Textauszug |

- Zivilrecht
- Allgemeiner Teil des BGB
- Geschäftsfähigkeit
Lediglich rechtlicher Vorteil
In welchen Fällen ist ein Geschäft lediglich rechtlich vorteilhaft? Ist ein wirtschaftlich vorteilhaftes Geschäft ausreichend? Sind mittelbare Nachteile unschädlich?
Ein Minderjähriger kann ohne Zustimmung seines gesetzlichen Vertreters nur dann wirksam selbst ein Rechtsgeschäft abschließen, wenn es ihm lediglich rechtlich vorteilhaft ist. Doch was genau bedeutet das? Ein Geschäft ist lediglich rechtlich vorteilhaft, wenn es die Rechtsstellung des Minderjährigen ausschließlich verbessert, ihn also nur berechtigt, aber nicht verpflichtet.
Das trifft insbesondere auf schuldrechtliche Verträge zu, die für den Minderjährigen keine Verpflichtungen begründen. Ein typisches Beispiel ist die Schenkung: Wenn jemand einem Minderjährigen ein Fahrrad schenkt, erhält dieser das Fahrrad, ohne eine Gegenleistung erbringen zu müssen. Da er keine Verpflichtung eingeht, ist die Schenkung für ihn lediglich rechtlich vorteilhaft.
Auch der dingliche Erwerb ist regelmäßig rechtlich vorteilhaft. Wenn der Minderjährige Eigentum an einer Sache erwirbt, verbessert sich seine rechtliche Stellung, weil er als Eigentümer die Sache nun nutzen und darüber verfügen kann. Verpflichtungen entstehen daraus zunächst nicht.
Entscheidend ist, dass nur die rechtliche und nicht die wirtschaftliche Betrachtung zählt. Ob das Geschäft wirtschaftlich vorteilhaft oder nachteilig ist, ist unerheblich. Wenn der Minderjährige etwa ein geschenktes Auto bekommt, das hohe Unterhaltskosten verursacht, ist das wirtschaftlich betrachtet vielleicht nachteilig, aber rechtlich bleibt es vorteilhaft, da sich keine rechtlichen Verpflichtungen aus der Schenkung ergeben.

Zu prüfende Daten |

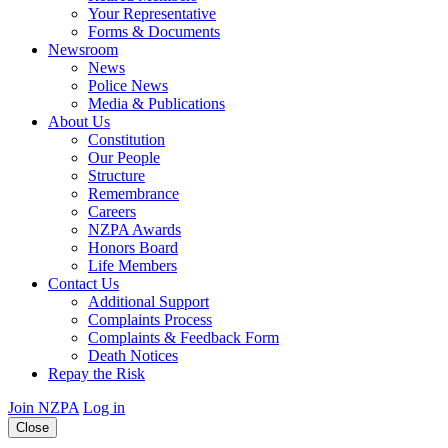
Your Representative
Forms & Documents
Newsroom
News
Police News
Media & Publications
About Us
Constitution
Our People
Structure
Remembrance
Careers
NZPA Awards
Honors Board
Life Members
Contact Us
Additional Support
Complaints Process
Complaints & Feedback Form
Death Notices
Repay the Risk
Join NZPA
Log in
Close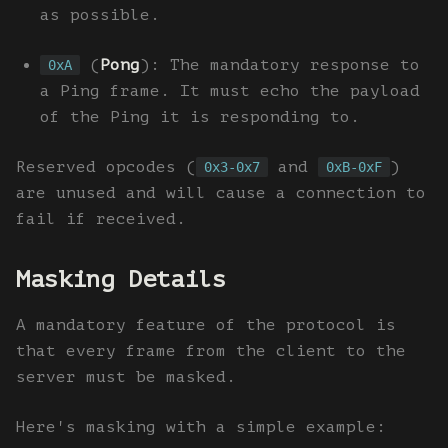
as possible.
(
Pong
): The mandatory response to
0xA
a Ping frame. It must echo the payload
of the Ping it is responding to.
Reserved opcodes (
and
)
0x3-0x7
0xB-0xF
are unused and will cause a connection to
fail if received.
Masking Details
A mandatory feature of the protocol is
that every frame from the client to the
server must be masked.
Here's masking with a simple example:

Arbeitsanweisungen |
**A.** Zitiere aus dem Text über den lediglich rechtlichen Vorteil wörtlich die Stelle, die mit „Ein Minderjähriger kann“ beginnt und sich bis „aber nicht verpflichtet.“ erstreckt.
**B.** Schreibe den Text über den lediglich rechtlichen Vorteil im Anschluss an seinen letzten Satz weiter.

Ergebnisse je Aufgabe |
**A.**
Ein Minderjähriger kann ohne Zustimmung seines gesetzlichen Vertreters nur dann wirksam selbst ein Rechtsgeschäft abschließen, wenn es ihm lediglich rechtlich vorteilhaft ist. Doch was genau bedeutet das? Ein Geschäft ist lediglich rechtlich vorteilhaft, wenn es die Rechtsstellung des Minderjährigen ausschließlich verbessert, ihn also nur berechtigt, aber nicht verpflichtet.

**B.**
Auch mittelbare Nachteile, die sich aus dem Geschäft ergeben, sind unschädlich. Das heißt, selbst wenn dem Minderjährigen durch das Geschäft später Verpflichtungen entstehen, bleibt es selbst rechtlich vorteilhaft. Ein Beispiel hierfür wäre, wenn ein Minderjähriger eine Schenkung annimmt und sich dadurch später einer Rückforderung nach § 816 Abs. 1 S. 1 BGB ausgesetzt sieht. Das könnte für den Minderjährigen zwar im Ergebnis nachteilig sein, ändert aber nichts daran, dass der Erwerb des Geschenks zunächst nur seine Rechtsstellung verbessert hat.
Lediglich rechtlich vorteilhaft ist ein Geschäft also immer dann, wenn der Minderjährige ausschließlich Rechte erlangt, aber keinerlei rechtliche Verpflichtungen eingeht.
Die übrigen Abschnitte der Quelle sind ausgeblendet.